Tawana Brawley Hoax Anniversary Prompts Re-Look At Flashpoint Case

The “Tawana Brawley hoax” has earned a place in race relations legend, and, as the then teen is now being garnished hundreds of dollars a month due to the repercussions of the case, her name is back in the news.

Here in New York, where the Tawana Brawley hoax loomed large, the rape allegations in the late 80s that kicked off racial tensions remain firmly in the minds of locals. The Reverend Al Sharpton, now a host on MSNBC, is still to this day lambasted for his role in aiding Brawley — who was all of 15 at the time of the incident.

The Tawana Brawley hoax update today comes as payments made to Dutchess County Assistant District Attorney Steven Pagones, to whom she now owes more than $400,000 with interest from an original $185,000 judgment, are taken weekly from the nurse now working in Virginia.

As Pagones receives the money from Brawley after all these years, he says:

“Every week, she’ll think of me … And every week, she can think about how she has a way out — she can simply tell the truth.”

A lifelong New Yorker myself, I was too young when Tawana Brawley’s name became newsworthy to know what the case was about or to understand the gravity of the allegations. But as an adult myself now, looking back and at today’s update, the whole case still seems so off.

Did a girl not that much older than my son really mastermind the Tawana Brawley hoax so fully, dragging in so many adults and investigators for so long? And how can the actions of a 15-year-old child (the age Brawley was at the time of the incident) allow for a nearly half a million dollar judgment against her, even if false or partially false?
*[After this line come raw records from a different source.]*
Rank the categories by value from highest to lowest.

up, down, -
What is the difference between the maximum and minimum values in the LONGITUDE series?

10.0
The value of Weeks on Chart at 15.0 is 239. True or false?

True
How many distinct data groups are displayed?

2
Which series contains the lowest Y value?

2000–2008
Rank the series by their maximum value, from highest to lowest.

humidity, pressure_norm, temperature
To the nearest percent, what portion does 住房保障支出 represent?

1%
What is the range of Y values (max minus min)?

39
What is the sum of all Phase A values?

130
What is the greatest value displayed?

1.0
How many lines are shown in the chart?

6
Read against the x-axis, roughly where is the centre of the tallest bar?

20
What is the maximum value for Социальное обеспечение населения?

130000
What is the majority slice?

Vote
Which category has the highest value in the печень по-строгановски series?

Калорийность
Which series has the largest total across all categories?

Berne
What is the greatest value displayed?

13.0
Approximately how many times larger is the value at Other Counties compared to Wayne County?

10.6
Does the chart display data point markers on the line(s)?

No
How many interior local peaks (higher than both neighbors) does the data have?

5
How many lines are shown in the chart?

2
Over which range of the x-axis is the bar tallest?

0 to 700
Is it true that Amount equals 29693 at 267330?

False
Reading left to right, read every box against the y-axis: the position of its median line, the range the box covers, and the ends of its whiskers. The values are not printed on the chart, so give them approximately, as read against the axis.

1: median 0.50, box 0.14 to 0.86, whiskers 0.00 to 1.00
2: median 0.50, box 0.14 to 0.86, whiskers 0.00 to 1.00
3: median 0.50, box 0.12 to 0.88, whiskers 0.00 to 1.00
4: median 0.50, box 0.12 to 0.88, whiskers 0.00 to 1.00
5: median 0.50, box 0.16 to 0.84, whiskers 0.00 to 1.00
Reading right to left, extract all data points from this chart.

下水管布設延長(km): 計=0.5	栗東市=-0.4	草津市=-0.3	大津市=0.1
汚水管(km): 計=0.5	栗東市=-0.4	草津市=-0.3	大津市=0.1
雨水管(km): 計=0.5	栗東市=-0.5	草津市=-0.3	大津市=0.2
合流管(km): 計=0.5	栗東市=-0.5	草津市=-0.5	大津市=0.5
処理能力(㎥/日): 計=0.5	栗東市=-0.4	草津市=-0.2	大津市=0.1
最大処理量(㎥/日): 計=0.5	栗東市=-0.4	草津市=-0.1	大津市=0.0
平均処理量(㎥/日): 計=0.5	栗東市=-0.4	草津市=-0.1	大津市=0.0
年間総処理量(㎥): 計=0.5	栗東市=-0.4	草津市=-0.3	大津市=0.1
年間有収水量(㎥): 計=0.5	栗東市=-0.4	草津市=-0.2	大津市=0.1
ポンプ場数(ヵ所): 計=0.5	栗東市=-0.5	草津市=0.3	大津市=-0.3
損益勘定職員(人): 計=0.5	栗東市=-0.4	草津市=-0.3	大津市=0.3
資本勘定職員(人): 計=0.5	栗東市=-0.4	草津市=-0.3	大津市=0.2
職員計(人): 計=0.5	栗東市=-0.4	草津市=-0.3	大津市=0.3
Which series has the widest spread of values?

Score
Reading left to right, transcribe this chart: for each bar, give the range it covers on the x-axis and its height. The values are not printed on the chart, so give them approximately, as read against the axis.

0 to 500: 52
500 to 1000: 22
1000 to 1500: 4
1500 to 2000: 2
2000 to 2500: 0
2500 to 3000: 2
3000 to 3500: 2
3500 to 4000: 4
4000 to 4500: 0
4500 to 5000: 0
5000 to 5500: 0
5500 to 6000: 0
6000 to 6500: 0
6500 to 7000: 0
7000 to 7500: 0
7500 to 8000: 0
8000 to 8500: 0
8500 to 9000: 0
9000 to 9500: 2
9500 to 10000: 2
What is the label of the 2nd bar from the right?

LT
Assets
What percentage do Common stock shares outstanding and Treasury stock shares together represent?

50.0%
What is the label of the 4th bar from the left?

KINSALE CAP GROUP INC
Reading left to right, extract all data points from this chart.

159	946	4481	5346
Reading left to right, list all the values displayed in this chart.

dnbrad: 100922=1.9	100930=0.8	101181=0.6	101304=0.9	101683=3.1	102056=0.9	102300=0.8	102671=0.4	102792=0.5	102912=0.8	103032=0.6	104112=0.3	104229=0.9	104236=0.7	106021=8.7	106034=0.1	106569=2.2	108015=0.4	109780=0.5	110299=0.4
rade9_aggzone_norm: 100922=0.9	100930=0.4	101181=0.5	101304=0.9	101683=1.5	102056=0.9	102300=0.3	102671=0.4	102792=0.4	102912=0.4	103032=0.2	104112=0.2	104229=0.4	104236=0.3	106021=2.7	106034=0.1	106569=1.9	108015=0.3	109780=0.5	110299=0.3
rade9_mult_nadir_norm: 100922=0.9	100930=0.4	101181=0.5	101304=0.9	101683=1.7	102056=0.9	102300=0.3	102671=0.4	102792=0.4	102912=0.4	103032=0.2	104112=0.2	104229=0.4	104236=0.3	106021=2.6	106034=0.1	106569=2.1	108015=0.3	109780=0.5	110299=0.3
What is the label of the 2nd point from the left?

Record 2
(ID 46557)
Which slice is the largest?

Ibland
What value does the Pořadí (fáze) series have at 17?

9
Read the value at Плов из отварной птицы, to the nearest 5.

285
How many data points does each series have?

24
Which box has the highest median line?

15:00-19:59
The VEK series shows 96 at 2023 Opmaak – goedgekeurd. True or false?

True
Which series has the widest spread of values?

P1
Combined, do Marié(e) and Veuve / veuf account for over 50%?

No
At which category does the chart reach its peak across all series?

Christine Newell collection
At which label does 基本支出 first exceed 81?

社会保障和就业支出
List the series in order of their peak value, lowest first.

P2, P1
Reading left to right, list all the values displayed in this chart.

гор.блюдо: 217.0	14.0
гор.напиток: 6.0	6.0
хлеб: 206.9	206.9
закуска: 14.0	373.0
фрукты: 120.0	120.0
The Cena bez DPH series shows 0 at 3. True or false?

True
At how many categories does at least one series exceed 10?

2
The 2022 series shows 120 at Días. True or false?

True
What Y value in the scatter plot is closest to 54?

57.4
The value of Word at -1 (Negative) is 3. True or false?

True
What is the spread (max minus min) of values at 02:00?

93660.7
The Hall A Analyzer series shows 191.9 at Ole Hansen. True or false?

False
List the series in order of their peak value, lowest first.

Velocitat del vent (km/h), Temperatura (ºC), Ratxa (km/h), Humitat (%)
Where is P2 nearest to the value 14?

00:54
It seems so incredibly farfetched that a teenage girl like Tawana Brawley would invent a hoax so thorough, so convincing — and while the teen may have pegged the wrong men or been misled or advised badly, it still seems to stretch the bounds of credulity that the girl herself cobbled together the story from whole cloth.

Glenda Brawley said back in 2007 that she still believes the Tawana Brawley hoax involved a real, actual rape — stepdad Ralph King told the Post:

“I could be looking at the television any day and they say the ‘Tawana Brawley hoax.’ What hoax?”

Brawley said:

“How could we make this up and take down the state of New York? We’re just regular people… We should be millionaires.”

King added:

“They pulled her hair out by the roots and scribbled nasty things all over her… I carried her out of the hospital in my arms. She had no clothes on. We wrapped her in a sheet. The feces were still in her hair.”

Over on a blog discussing the Tawana Brawley hoax a few months back, one commenter pointed out something interesting about the outcome as well. If all it will take to make the judgment void is for Brawley to apologize (for actions while she was still a minor child), why has she not done so? The commenter muses:

“It intrigues me that Brawley could certainly have benefited by “selling *her* story to the tabloids, but has not. It intrigues me that a person who is the principal in a PI firm has not been able to find Brawley when news media has found her time and again. I am wondering why Brawley doesn’t just apologize if that’s all it’ll take to get rid of the judgment? She certainly does not appear to have used the situation to her benefit as Sharpton has.”

Earlier this year, Al Sharpton was asked about the case and told NPR he “believed” the teen’s allegations. And while the case is a common race debate point and eventually went so wrong, it should raise more questions about treatment of rape victims and potential child abuse cases so often fall through such large cracks.

Ultimately, the Tawana Brawley hoax narrative will exist regardless — people will remember “false rape,” and “race baiting,” and forget that for whatever actually did happen, a teenage girl (a young one at that) was very publicly called to account during a situation of great duress, and somehow managed to incur a near half a million dollar debt due to the ensuing confusion.

What do you think about the Tawana Brawley hoax 25 years later?